Maurice Kakou Guikahué, Secrétaire exécutif en chef du Pdci-Rda : « Ouattara est contre la paix dans le pays»

« Dans la constitution ivoirienne, il n’est écrit nulle part que si Bédié est candidat, d’autres doivent l’être. En matière électorale, surtout en ce qui concerne l’élection présidentielle, c’est la constitution qui compte. Il vient de violer de façon flagrante la constitution de la Côte d’Ivoire. Moi je ne discute pas sa candidature, mais elle est anticonstitutionnelle, elle est illégale. Je suis bien placé pour le dire parce que j’étais au cœur de la préparation de la constitution de 2016 et j’ai fait des réunions avec le président Alassane Ouattara qui la main sur le cœur, a dit qu’il n’est pas question d’un troisième mandat et que c’est pour cela qu’on mettait l’article 183 dans la constitution de 2016. J’ai battu campagne en pays bété et aujourd’hui je suis un homme meurtri, déçu, qui a été trompé et qu’on a amené à tromper son peuple. Je voudrais faire mon mea-culpa et présenter toutes mes excuses. Nous prenons acte que cette candidature est anticonstitutionnelle. Ouattara viole la constitution, il met les germes de déstabilisation de la Côte d’Ivoire et il est contre la paix dans le pays.»
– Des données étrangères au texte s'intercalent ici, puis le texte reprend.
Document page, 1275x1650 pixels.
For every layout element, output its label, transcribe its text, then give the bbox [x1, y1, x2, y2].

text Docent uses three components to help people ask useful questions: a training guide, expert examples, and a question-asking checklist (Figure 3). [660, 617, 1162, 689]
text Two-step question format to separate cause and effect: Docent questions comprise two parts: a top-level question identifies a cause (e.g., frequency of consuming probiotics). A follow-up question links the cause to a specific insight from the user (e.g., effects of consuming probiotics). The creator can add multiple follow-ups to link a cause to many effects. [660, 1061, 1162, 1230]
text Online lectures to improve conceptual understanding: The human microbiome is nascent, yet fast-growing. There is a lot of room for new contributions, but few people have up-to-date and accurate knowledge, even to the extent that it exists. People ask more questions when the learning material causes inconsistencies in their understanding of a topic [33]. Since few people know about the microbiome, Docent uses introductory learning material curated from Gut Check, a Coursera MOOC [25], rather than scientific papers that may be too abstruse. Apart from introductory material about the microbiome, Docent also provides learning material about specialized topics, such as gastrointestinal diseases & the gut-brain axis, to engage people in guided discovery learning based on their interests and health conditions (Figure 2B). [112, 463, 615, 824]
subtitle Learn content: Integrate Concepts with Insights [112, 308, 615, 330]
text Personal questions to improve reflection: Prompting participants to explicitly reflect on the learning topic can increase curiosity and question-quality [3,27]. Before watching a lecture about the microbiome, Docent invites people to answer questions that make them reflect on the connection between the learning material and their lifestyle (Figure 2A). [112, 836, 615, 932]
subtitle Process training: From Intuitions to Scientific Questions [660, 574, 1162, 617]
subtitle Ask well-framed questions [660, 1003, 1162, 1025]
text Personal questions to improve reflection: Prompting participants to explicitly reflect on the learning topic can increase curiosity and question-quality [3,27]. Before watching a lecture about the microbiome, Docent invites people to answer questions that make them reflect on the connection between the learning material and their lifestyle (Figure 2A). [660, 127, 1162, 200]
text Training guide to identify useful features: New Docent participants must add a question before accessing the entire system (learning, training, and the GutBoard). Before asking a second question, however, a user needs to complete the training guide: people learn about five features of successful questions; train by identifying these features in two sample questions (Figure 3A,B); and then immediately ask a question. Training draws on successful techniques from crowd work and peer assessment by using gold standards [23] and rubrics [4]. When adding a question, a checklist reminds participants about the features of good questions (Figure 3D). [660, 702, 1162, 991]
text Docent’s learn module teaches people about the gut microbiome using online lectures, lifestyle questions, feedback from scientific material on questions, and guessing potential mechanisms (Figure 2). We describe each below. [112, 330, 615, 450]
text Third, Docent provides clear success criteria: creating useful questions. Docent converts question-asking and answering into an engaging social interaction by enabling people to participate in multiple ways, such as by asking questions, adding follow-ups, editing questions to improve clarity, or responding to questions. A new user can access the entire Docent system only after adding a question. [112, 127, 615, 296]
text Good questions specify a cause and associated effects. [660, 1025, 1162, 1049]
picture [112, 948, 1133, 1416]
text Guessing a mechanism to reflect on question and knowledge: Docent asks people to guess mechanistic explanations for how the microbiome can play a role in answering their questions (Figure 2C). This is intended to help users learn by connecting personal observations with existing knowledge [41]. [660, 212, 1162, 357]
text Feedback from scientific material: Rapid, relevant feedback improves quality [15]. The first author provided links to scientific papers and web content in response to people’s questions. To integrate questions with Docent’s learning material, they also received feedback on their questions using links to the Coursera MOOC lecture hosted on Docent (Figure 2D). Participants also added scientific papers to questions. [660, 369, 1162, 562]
Assoa Adou, Secrétaire général du Fpi (pro-Gbagbo) : « Monsieur Ouattara vient de détruire totalement la constitution que lui même a fait voter par les Ivoiriens»
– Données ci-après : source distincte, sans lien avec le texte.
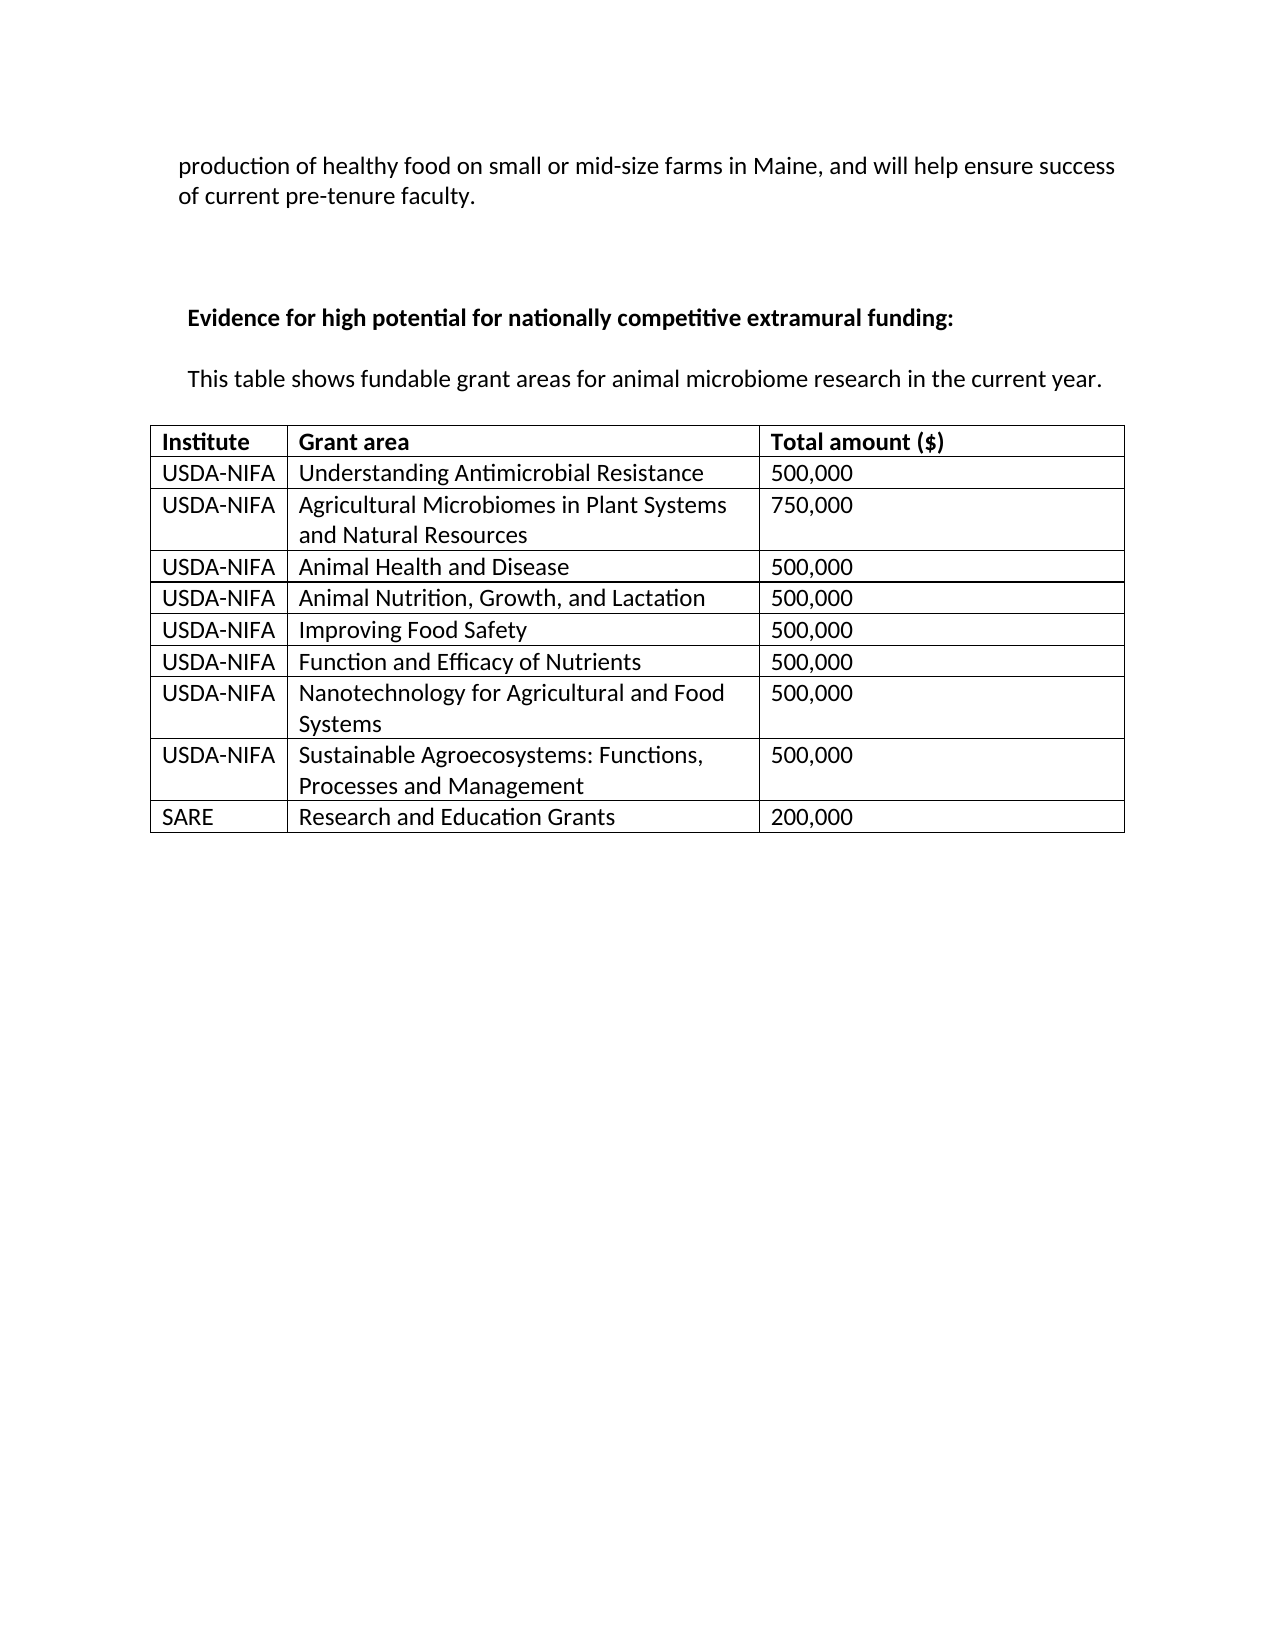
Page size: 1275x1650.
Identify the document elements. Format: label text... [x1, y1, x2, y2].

table_cell USDA-NIFA [151, 551, 287, 581]
table_cell USDA-NIFA [151, 646, 287, 676]
table_cell 500,000 [760, 614, 1124, 644]
text Evidence for high potential for nationally competitive extramural funding: [187, 303, 1125, 333]
table_header Grant area [288, 426, 759, 456]
table_cell USDA-NIFA [151, 677, 287, 738]
table_header Total amount ($) [760, 426, 1124, 456]
table_cell 500,000 [760, 646, 1124, 676]
table_cell Understanding Antimicrobial Resistance [288, 457, 759, 488]
table_cell Agricultural Microbiomes in Plant Systems and Natural Resources [288, 489, 759, 550]
table_cell SARE [151, 801, 287, 832]
table_cell 500,000 [760, 677, 1124, 738]
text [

« C’est monsieur Cissé Bacongo qui le 25 novembre 2016 sur Africa 24, avait dit que l’article 183 de la nouvelle constitution ne permettait pas à Ouattara de se présenter aux élections de 2020. Monsieur Sassan Kambilé, ministre de la justice et des droits de l’homme, devant la commission des affaires institutionnelles et générales de l’Assemblée nationale de Côte d’Ivoire, avait également déclaré le 07 octobre 2016 et je cite : ”Il est impossible à monsieur Ouattara de se présenter en 2020”. Une constitution est la loi fondamentale d’un pays, c’est-à-dire que c’est elle qui permet de faire toutes les autres lois. En disant qu’il se présentera, monsieur Ouattara vient de détruire totalement la constitution que lui même a fait voter par les Ivoiriens.»